Palm Sunday Mass this year at my parish had it all going on. Technical glitches so that you could only hear two of the three Passion readers. To my left, a duo of five year olds using their palm fronds to sword fight. To my right, a wailing infant. Me in the middle improvising the congregational responses within the Gospel as I had neglected to pick up the worship aid once I realized that Mass had started at 10:15, not 10:30. Oh, and did I mention that this was all taking place outside? My parish has continued to have one outdoor Mass each week for young families until the littlest among us can be vaccinated against Covid. So there was wind making it hard to turn the pages of the worship aids (of those who had them) and birds and trucks driving by.
“What is truth?” asks Pilate each year on Good Friday. This was true. These young families doing their best to continue to gather for the liturgy of the Church with not only children and diaper bags but lawn chairs in tow. The parish staff continuing to set up a tent and cantankerous portable sound system each week to meet them where they are at. It is not your usual definition of truth, but a dimension of the topic that I think is frequently neglected when we try to answer Pilate’s question. Truth requires seeking to know what is real and good. It requires speaking honestly even when it is uncomfortable to do so. But it also requires fidelity—being true—to each other and to what matters, not just in glorious, noble ways but in simply continuing to show up for one another.

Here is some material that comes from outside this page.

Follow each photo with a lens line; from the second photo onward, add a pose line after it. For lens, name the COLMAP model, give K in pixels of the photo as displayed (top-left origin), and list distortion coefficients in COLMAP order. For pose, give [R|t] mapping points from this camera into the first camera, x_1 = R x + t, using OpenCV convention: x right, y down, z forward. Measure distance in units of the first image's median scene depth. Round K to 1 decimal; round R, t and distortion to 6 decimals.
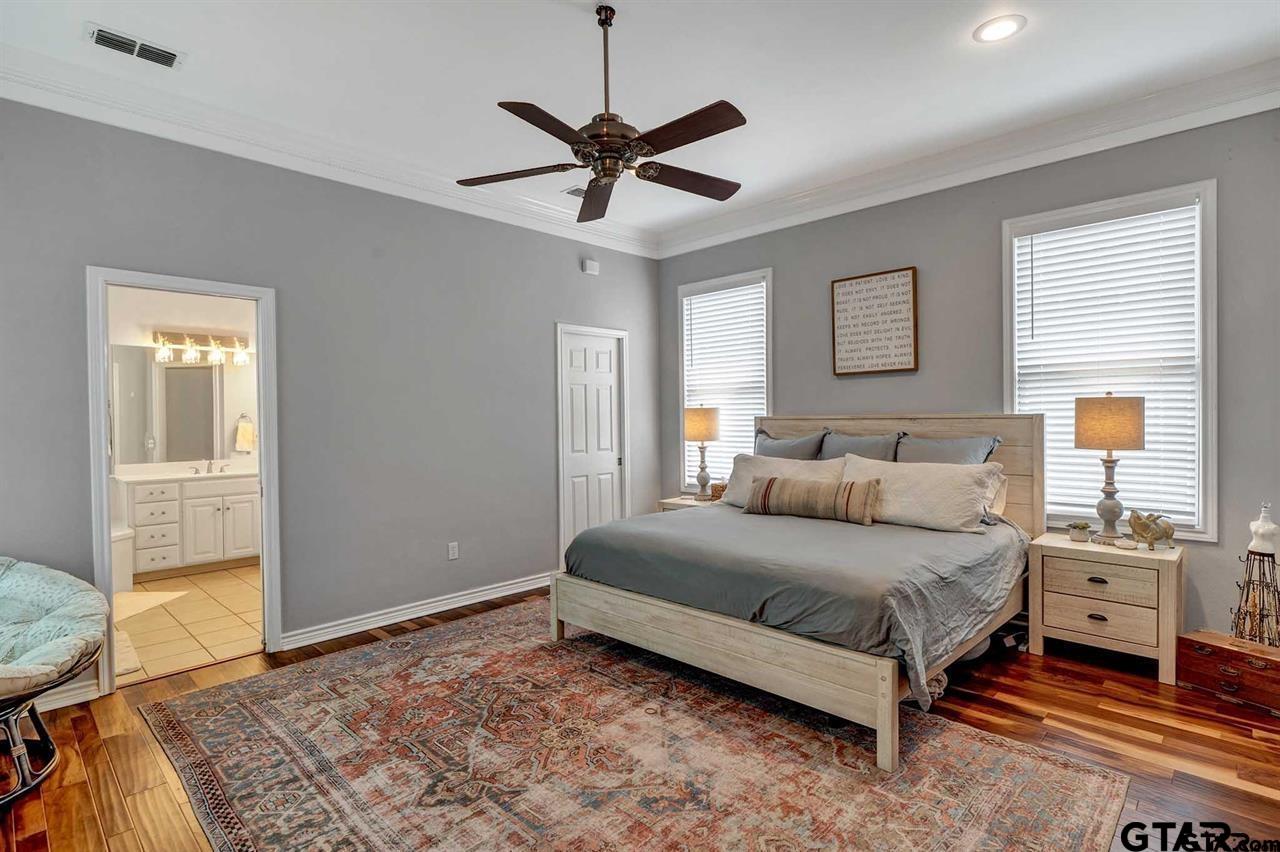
lens RADIAL K [[630.5, 0, 632.0], [0, 630.5, 423.4], [0, 0, 1]] dist [0.000874, -0.000040]
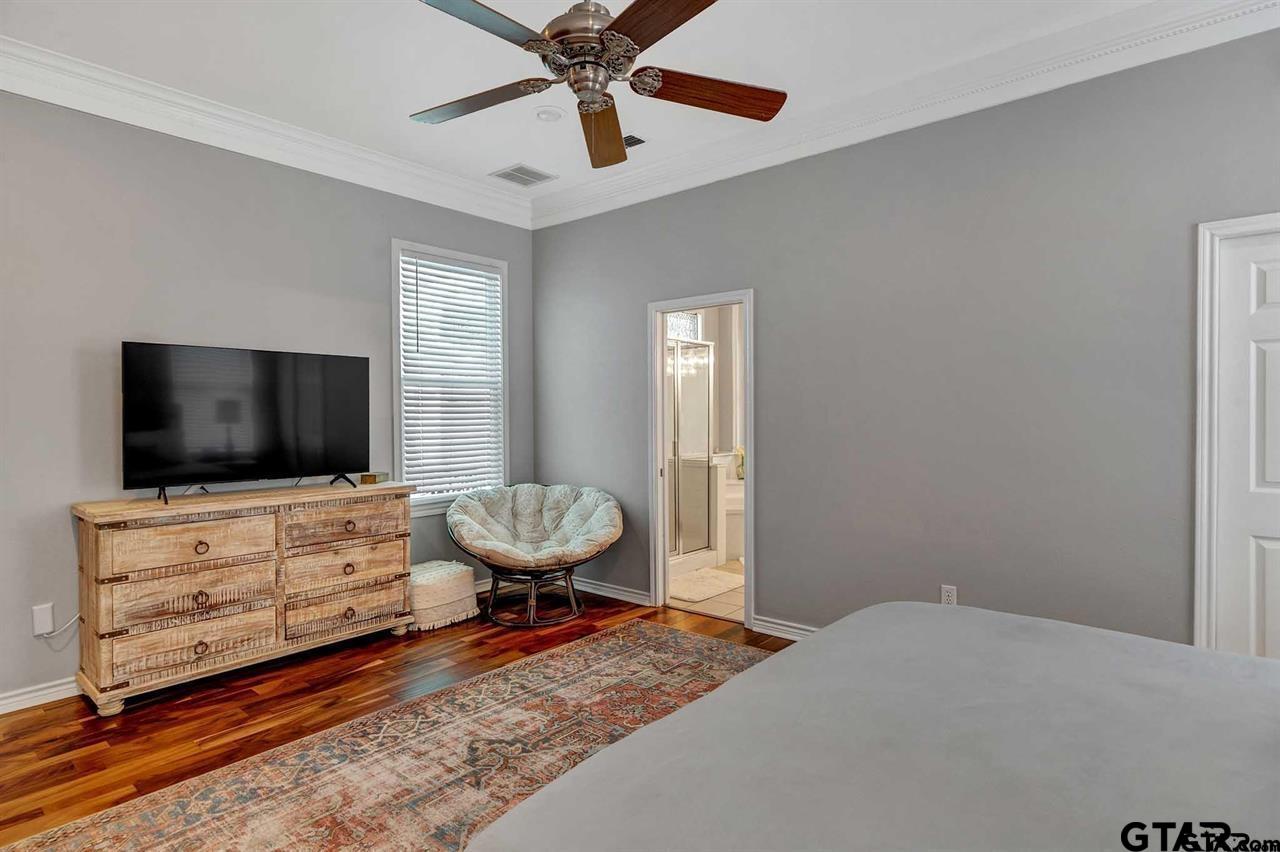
lens RADIAL K [[665.9, 0, 636.7], [0, 665.9, 428.1], [0, 0, 1]] dist [-0.002607, -0.000311]
pose [[0.064815, 0.030993, -0.997416, 0.682949], [-0.003887, 0.999518, 0.030806, -0.019824], [0.997890, 0.001880, 0.064904, 0.910598]]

As Dostoevsky notes in The Brothers Karamazov, “Love in dreams is greedy for immediate action, rapidly performed and in the sight of all. Men will even give their lives if only the ordeal does not last long but is soon over, with all looking on and applauding as though on stage. But love in action is labor and fortitude, and for some people too, perhaps, a complete science.” It is that last line that really gets me. What is Dostoevsky saying there? I’m not certain, but it strikes me that in some way that is what each Holy Week invites us to reflect upon—the “full science” of active love. We are given a vast cast of characters with Christ at the center all of whom are true or not true to each other and what matters in myriad ways.
This particular Holy Week, I was given to reflect upon the relationship between Judas and Jesus. (Readings for April 13) Eeeek. Not an easy relationship to understand. But if we are to consider the “full science” of what it means to be true, we certainly can’t turn away from that part of the Passion story. I invite you to sit in it with me!
I also would like to invite you to get a couple copies of Let’s Talk About Truth at the ridiculously low price of $5/copy—available only this week through Ave Maria Press. In this book I try to answer Pilate’s question by looking at all the different dimensions of truth, including the dimension of fidelity. As we continue to watch war ravage Ukraine, aware of all the ways Putin’s government is hiding the news of what goes on from its own people…. As we continue to watch the January 6th investigation unfold and look at how our own country has been scarred by misinformation… As we try in myriad ways to be faithful to one another even in the midst of polarization on so many fronts… perhaps this could be the book that you are seeking both for yourself and to gift your favorite preacher or teacher with. This price is available only through April 21.
Wishing you a most blessed and true Holy Week!